In another sense, people are weird.

We do love narratives of trouble and strife. We did flock to a movie about a cruise ship sinking in the Atlantic, giving it 12 long years as the highest-grossing film ever.

In various conversations in Spain early this month, Volvo Ocean Racing officials noted an uptick in media interest because of Abu Dhabi's busted mast and Team Sanya's busted hull.

Crises do intrigue. An unscientific look at YouTube yesterday showed that a video on the first 24 hours of the race had lured about 33,000 views. A video on Telefonica duelling Puma's Mar Mostro a few weeks back: 12,000. A batch of other race videos: similar numbers. And a video about a "brutal wave" hitting Abu Dhabi with water slamming into bowman Wade Morgan as he tried to free the mainsail: 155,000.

Morgan shrugs it off, even though jumping in the water is not part of competitive sailing. In a crisis you devise a Plan A and a Plan B, he said in Spain, and, "By the time you're jumping in the water, you're well down your letters".

Still, he comprehends the appeal of danger, how humans love watching other humans avert doom. "Scared is not the right word," he said, "but at times I was concerned, thinking, What am I doing here?"

You can see this 11th Volvo Ocean Race as half-empty or doubly full.

In addition to the usual 30 knots in the dark racing of Telefonica, Camper and Groupama, the only boats intact, tack on this fresh suspense concerning the dismasted Mar Mostro.

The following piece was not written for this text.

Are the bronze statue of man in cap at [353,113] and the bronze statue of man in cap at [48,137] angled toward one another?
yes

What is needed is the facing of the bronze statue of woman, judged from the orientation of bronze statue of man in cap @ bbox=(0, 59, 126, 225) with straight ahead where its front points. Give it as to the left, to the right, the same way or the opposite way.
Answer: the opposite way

The fleet will leave for Abu Dhabi on December 11, and by then, a ship must get from Durban 800 miles to Cape Town (for Puma's shore crew and tools), to the remotest inhabited island on Earth, Tristan da Cunha (to collect crew and yacht), then back to Cape Town (for repairs and departure).

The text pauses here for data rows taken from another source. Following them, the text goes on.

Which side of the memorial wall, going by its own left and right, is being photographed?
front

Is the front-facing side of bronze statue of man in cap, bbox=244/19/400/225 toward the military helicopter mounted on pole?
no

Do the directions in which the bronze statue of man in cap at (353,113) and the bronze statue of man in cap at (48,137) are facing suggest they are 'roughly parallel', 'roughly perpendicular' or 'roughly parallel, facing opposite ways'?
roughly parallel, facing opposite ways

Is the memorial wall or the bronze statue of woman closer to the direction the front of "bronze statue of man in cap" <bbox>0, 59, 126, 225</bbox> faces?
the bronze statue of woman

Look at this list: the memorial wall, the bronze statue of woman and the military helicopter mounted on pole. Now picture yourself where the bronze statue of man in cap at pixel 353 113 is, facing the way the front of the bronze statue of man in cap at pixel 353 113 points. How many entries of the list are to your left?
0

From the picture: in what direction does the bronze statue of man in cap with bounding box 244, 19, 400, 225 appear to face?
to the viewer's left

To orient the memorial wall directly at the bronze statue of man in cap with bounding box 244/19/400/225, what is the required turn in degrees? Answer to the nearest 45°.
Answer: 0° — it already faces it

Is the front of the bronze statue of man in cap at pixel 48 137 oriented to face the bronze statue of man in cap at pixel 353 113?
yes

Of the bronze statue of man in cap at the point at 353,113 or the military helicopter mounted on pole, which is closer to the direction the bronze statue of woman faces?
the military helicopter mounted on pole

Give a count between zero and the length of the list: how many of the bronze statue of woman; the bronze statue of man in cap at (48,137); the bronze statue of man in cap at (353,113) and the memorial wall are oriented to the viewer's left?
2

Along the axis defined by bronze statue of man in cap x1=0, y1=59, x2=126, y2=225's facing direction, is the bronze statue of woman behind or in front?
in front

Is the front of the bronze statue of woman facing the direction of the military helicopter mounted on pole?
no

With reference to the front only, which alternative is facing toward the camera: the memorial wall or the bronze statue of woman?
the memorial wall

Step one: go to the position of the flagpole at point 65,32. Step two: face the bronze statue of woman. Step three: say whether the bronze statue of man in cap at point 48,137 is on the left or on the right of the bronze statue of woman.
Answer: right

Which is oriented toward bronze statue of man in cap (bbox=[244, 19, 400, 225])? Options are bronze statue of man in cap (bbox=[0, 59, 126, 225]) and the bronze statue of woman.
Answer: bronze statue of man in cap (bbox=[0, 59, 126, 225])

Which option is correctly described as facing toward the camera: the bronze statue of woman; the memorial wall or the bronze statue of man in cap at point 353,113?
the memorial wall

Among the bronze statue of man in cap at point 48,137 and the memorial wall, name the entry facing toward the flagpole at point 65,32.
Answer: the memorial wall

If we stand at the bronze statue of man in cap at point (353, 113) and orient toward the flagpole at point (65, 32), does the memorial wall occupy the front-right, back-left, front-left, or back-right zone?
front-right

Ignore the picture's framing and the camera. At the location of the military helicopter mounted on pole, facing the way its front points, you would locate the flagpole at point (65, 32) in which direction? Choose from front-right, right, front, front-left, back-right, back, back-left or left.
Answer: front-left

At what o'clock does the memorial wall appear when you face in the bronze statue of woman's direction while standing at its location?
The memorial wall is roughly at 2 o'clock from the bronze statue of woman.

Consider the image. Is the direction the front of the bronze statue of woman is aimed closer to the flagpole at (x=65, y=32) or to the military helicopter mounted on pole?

"The clock has been ticking on this mission for days, but now the ticking is getting louder," Ken Read, the skipper, wrote on Thursday.

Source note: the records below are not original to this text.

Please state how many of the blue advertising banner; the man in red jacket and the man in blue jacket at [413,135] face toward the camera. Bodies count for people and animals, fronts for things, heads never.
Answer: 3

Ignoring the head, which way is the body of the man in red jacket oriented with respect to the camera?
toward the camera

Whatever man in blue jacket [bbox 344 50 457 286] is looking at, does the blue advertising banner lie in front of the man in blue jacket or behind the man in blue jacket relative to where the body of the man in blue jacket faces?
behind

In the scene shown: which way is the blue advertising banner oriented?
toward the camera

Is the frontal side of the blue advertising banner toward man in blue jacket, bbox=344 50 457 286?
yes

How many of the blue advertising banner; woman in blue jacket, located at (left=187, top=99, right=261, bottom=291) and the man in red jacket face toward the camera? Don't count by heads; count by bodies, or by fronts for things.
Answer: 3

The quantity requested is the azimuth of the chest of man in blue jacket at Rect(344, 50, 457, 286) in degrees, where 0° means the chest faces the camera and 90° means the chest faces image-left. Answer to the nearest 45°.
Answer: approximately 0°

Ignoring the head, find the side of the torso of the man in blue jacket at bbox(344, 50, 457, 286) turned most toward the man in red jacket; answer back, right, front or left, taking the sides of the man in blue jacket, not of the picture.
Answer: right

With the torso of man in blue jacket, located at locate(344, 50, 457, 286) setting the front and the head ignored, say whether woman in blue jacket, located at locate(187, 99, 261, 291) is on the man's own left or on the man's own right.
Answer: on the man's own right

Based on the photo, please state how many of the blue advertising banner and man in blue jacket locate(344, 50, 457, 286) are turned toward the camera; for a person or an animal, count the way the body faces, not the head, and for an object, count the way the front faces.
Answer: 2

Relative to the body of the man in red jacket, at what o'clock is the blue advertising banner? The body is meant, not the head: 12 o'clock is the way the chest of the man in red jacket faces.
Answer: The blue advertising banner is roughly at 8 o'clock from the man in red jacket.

At that point, they still motored toward Tristan da Cunha, the British territory with a population of either 270, 264 or 262, depending upon who takes the survey and, apparently, whether somebody has gone away hiking while they take it. Yes, the trouble of Tristan lends flavour.

After all, catch the update by Amory Ross, the Puma media crew member, from last Monday, which began with grabbing lunch down below.

"A few minutes later came a noise like I have never, ever heard before. You know the sound a tree falling in your backyard makes? Take that, make it twice as loud and twice as quick, and put it directly overhead. The boat violently rolled to weather and I found myself on my back, feet in the air, food bowl still in hand."

As narratives go, that was not dull.